▶ [What is asked]
Set out the lines below as a Markdown table with the columns "No." and "Entry," numbering each row and skipping blank lines. Leave the pictures out of the table.

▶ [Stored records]
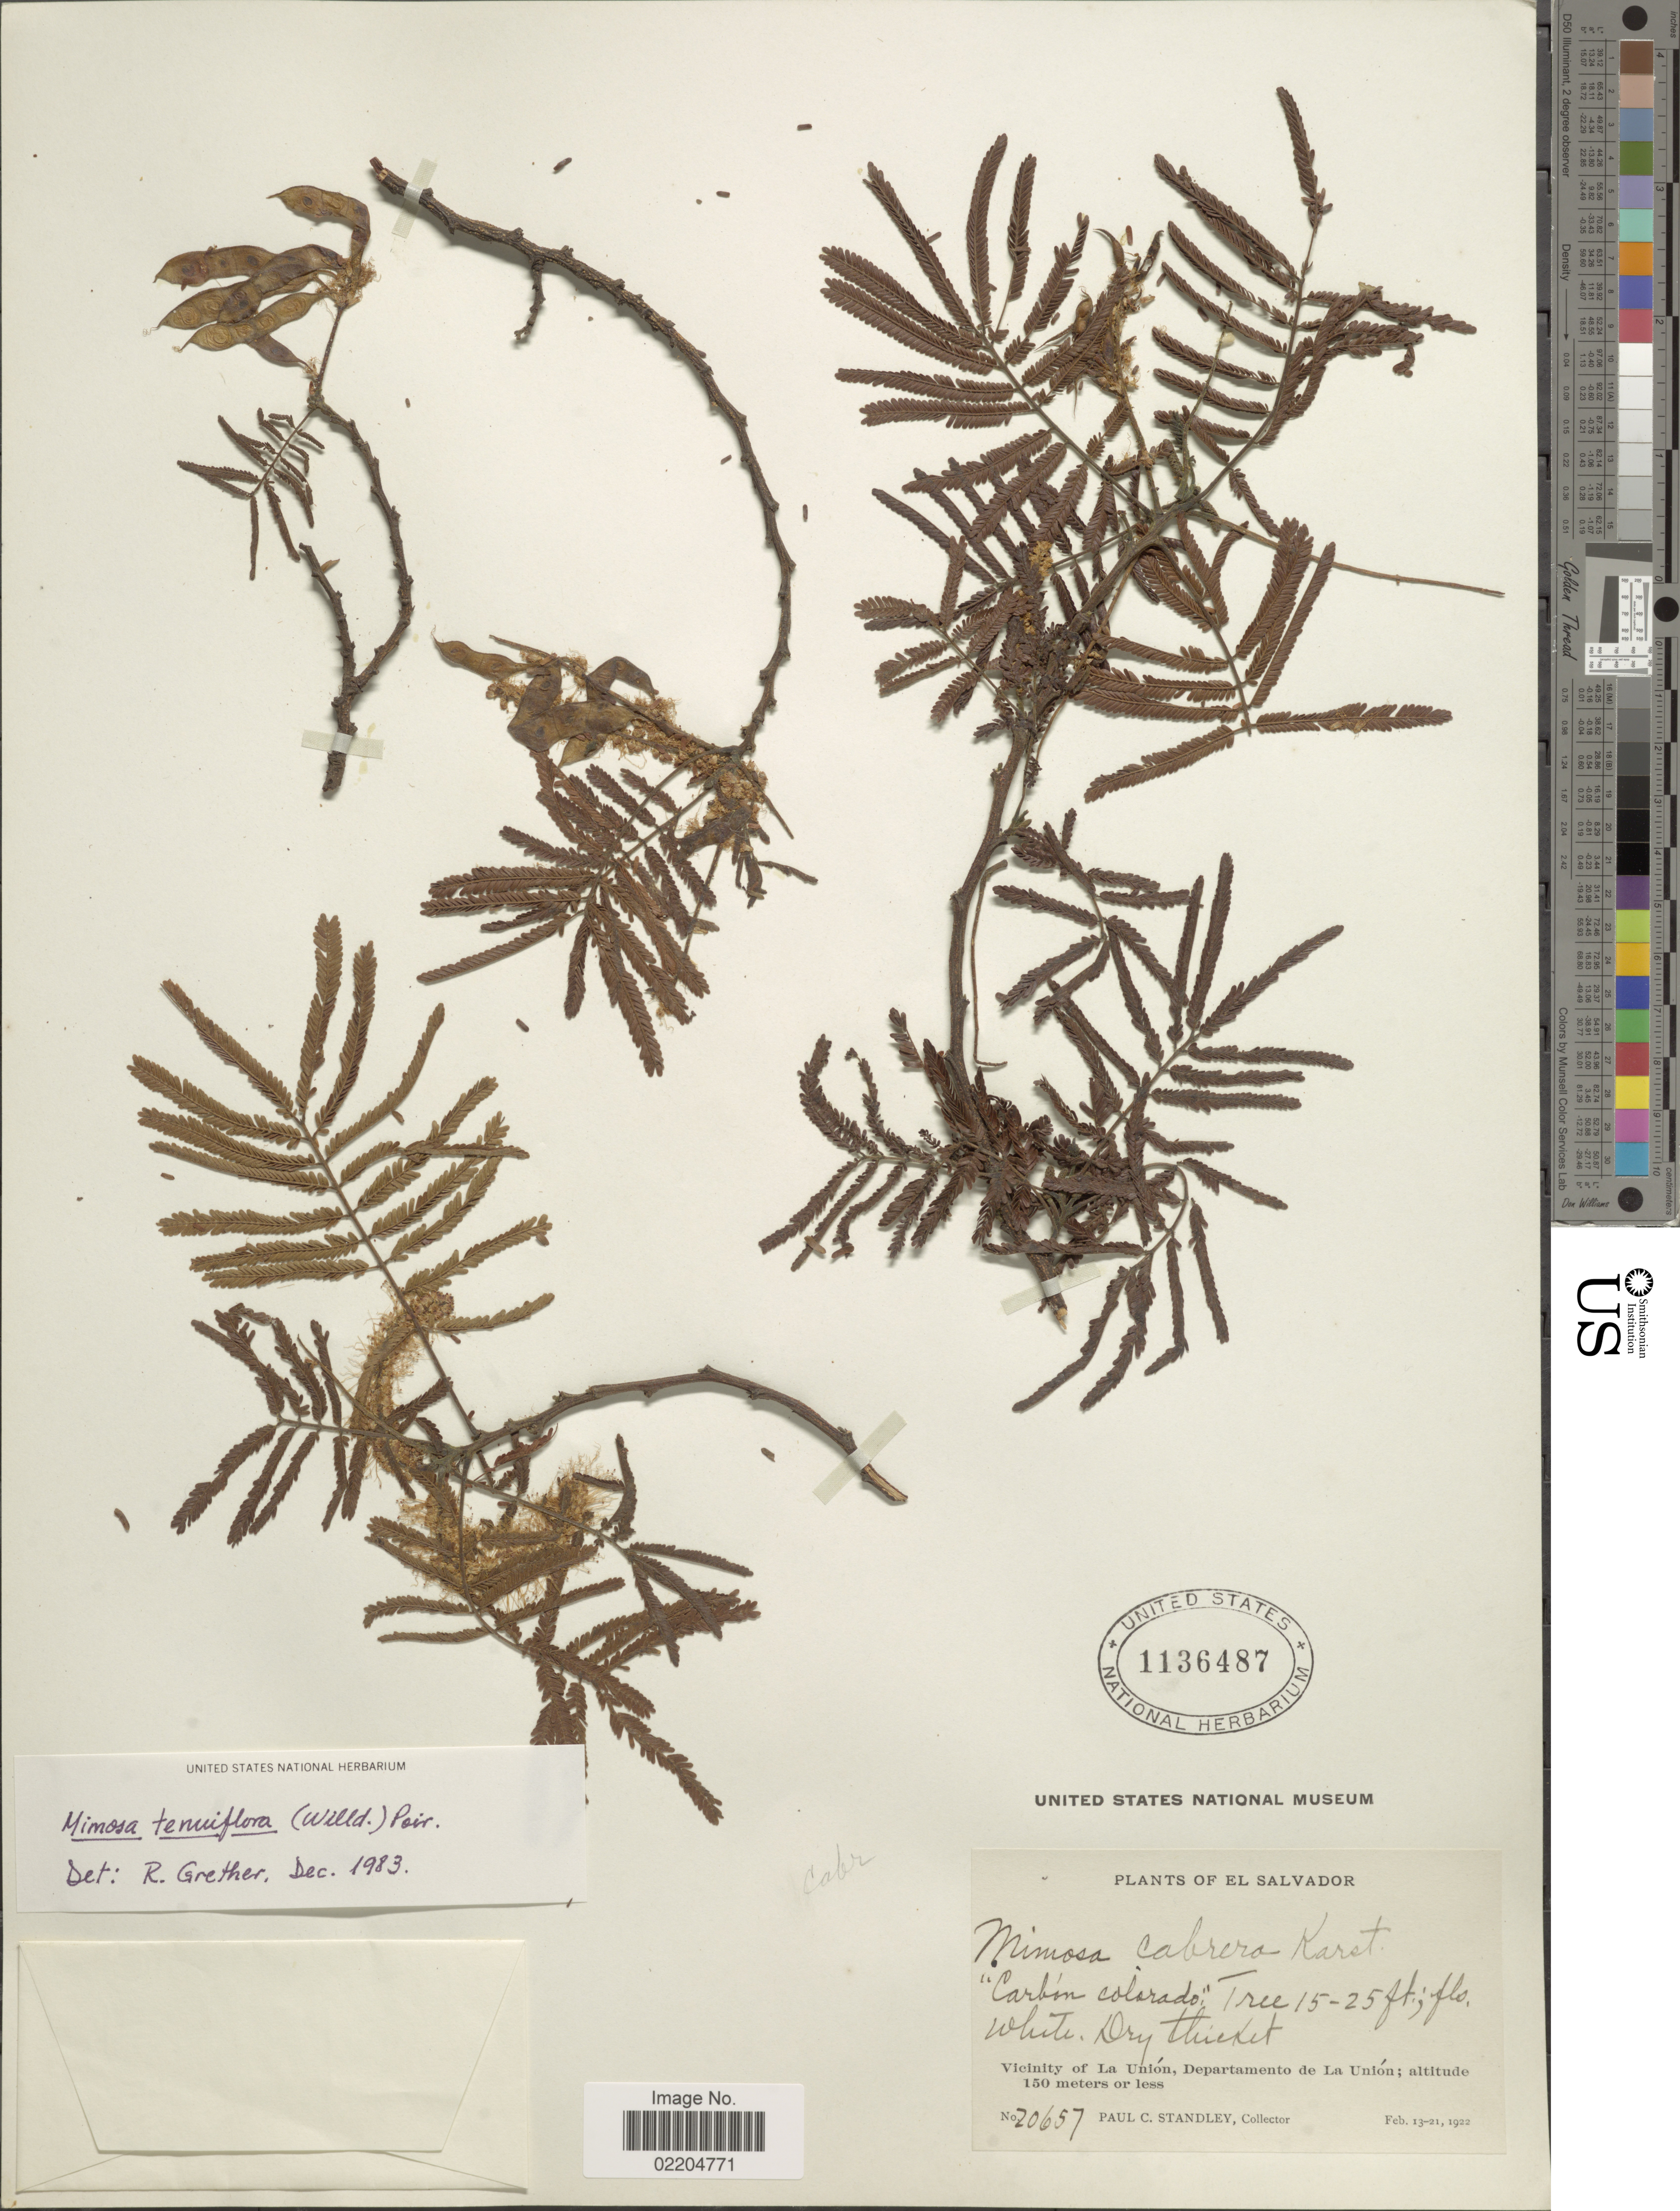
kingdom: Plantae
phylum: Tracheophyta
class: Magnoliopsida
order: Fabales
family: Fabaceae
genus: Mimosa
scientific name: Mimosa tenuiflora Benth., nom. illeg. hom.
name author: Benth.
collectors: P. C. Standley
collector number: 20657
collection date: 1922-02-13/1922-02-21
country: El Salvador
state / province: La Union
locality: Vicinity of La Union, Departament de La Union.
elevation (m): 150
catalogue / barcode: US 1136487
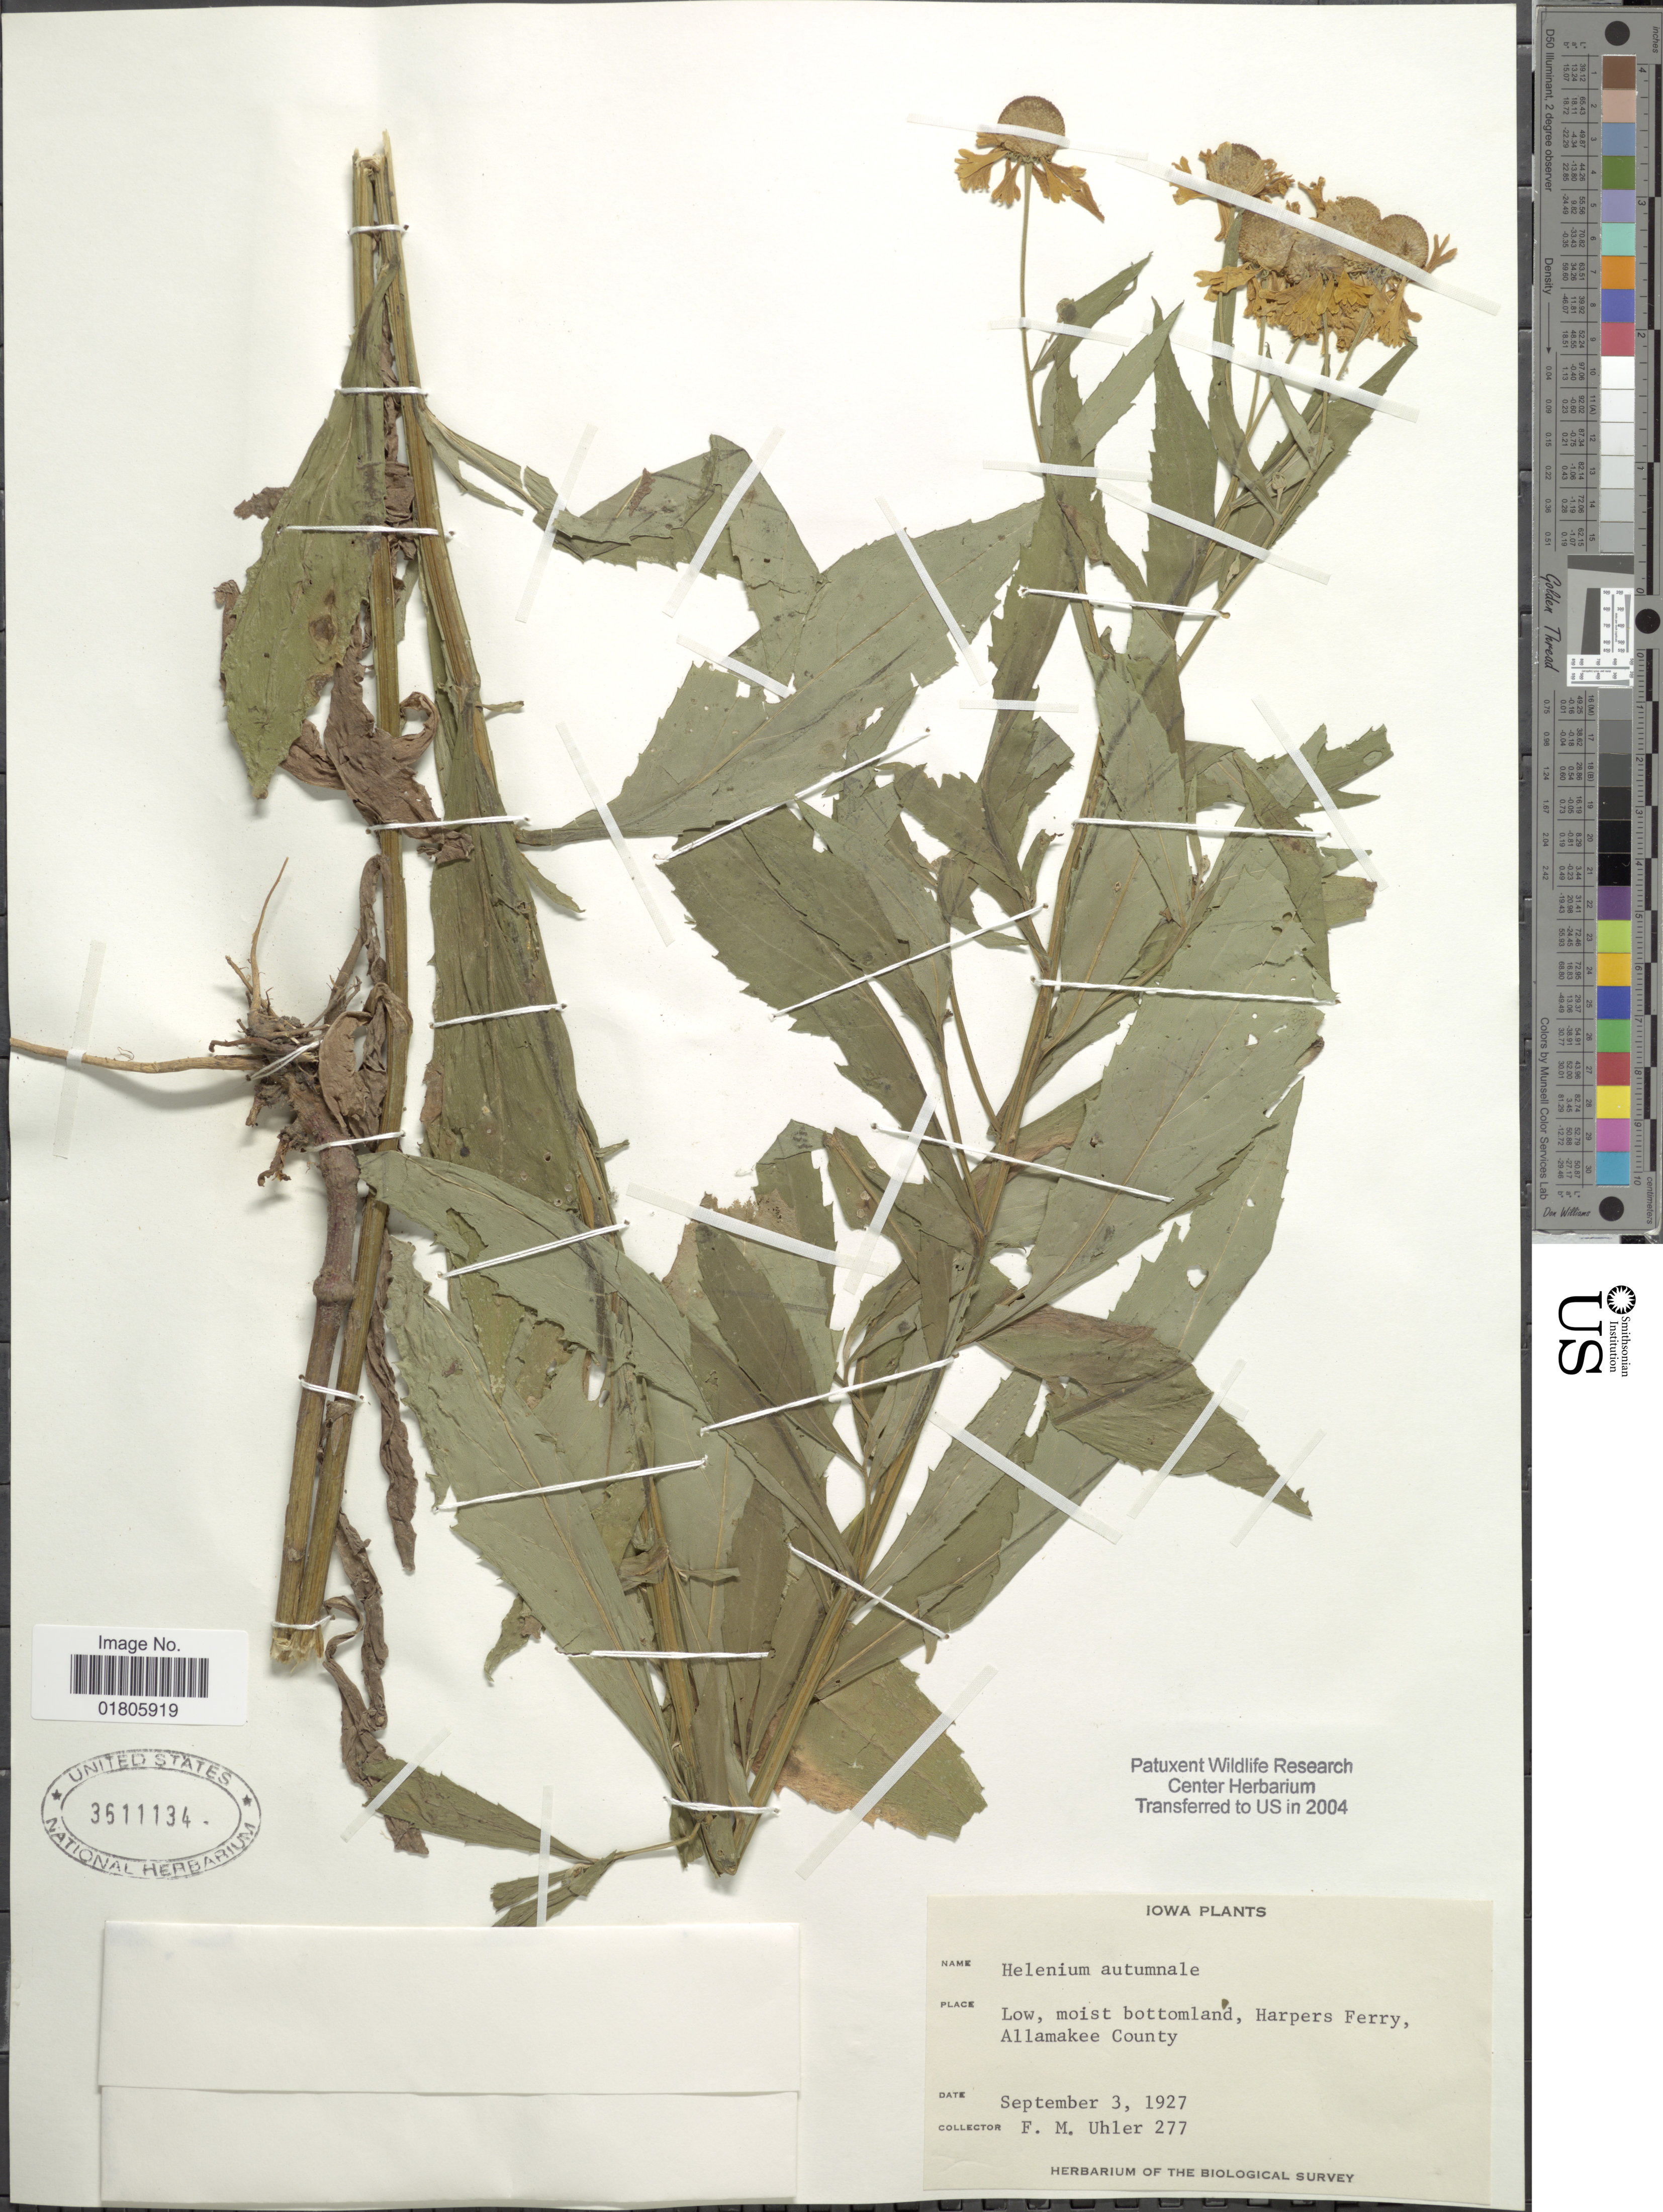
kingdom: Plantae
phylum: Tracheophyta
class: Magnoliopsida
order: Asterales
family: Asteraceae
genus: Helenium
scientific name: Helenium autumnale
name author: L.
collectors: F. M. Uhler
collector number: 277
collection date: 1927-09-03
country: United States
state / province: Iowa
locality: Harprs Ferry, Allamakee County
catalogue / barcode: US 3611134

▶ [Reply]
| No. | Entry |
|---|---|
| 1 | kingdom: Plantae |
| 2 | phylum: Tracheophyta |
| 3 | class: Magnoliopsida |
| 4 | order: Fabales |
| 5 | family: Fabaceae |
| 6 | genus: Mimosa |
| 7 | scientific name: Mimosa tenuiflora Benth., nom. illeg. hom. |
| 8 | name author: Benth. |
| 9 | collectors: P. C. Standley |
| 10 | collector number: 20657 |
| 11 | collection date: 1922-02-13/1922-02-21 |
| 12 | country: El Salvador |
| 13 | state / province: La Union |
| 14 | locality: Vicinity of La Union, Departament de La Union. |
| 15 | elevation (m): 150 |
| 16 | catalogue / barcode: US 1136487 |
| 17 | kingdom: Plantae |
| 18 | phylum: Tracheophyta |
| 19 | class: Magnoliopsida |
| 20 | order: Asterales |
| 21 | family: Asteraceae |
| 22 | genus: Helenium |
| 23 | scientific name: Helenium autumnale |
| 24 | name author: L. |
| 25 | collectors: F. M. Uhler |
| 26 | collector number: 277 |
| 27 | collection date: 1927-09-03 |
| 28 | country: United States |
| 29 | state / province: Iowa |
| 30 | locality: Harprs Ferry, Allamakee County |
| 31 | catalogue / barcode: US 3611134 |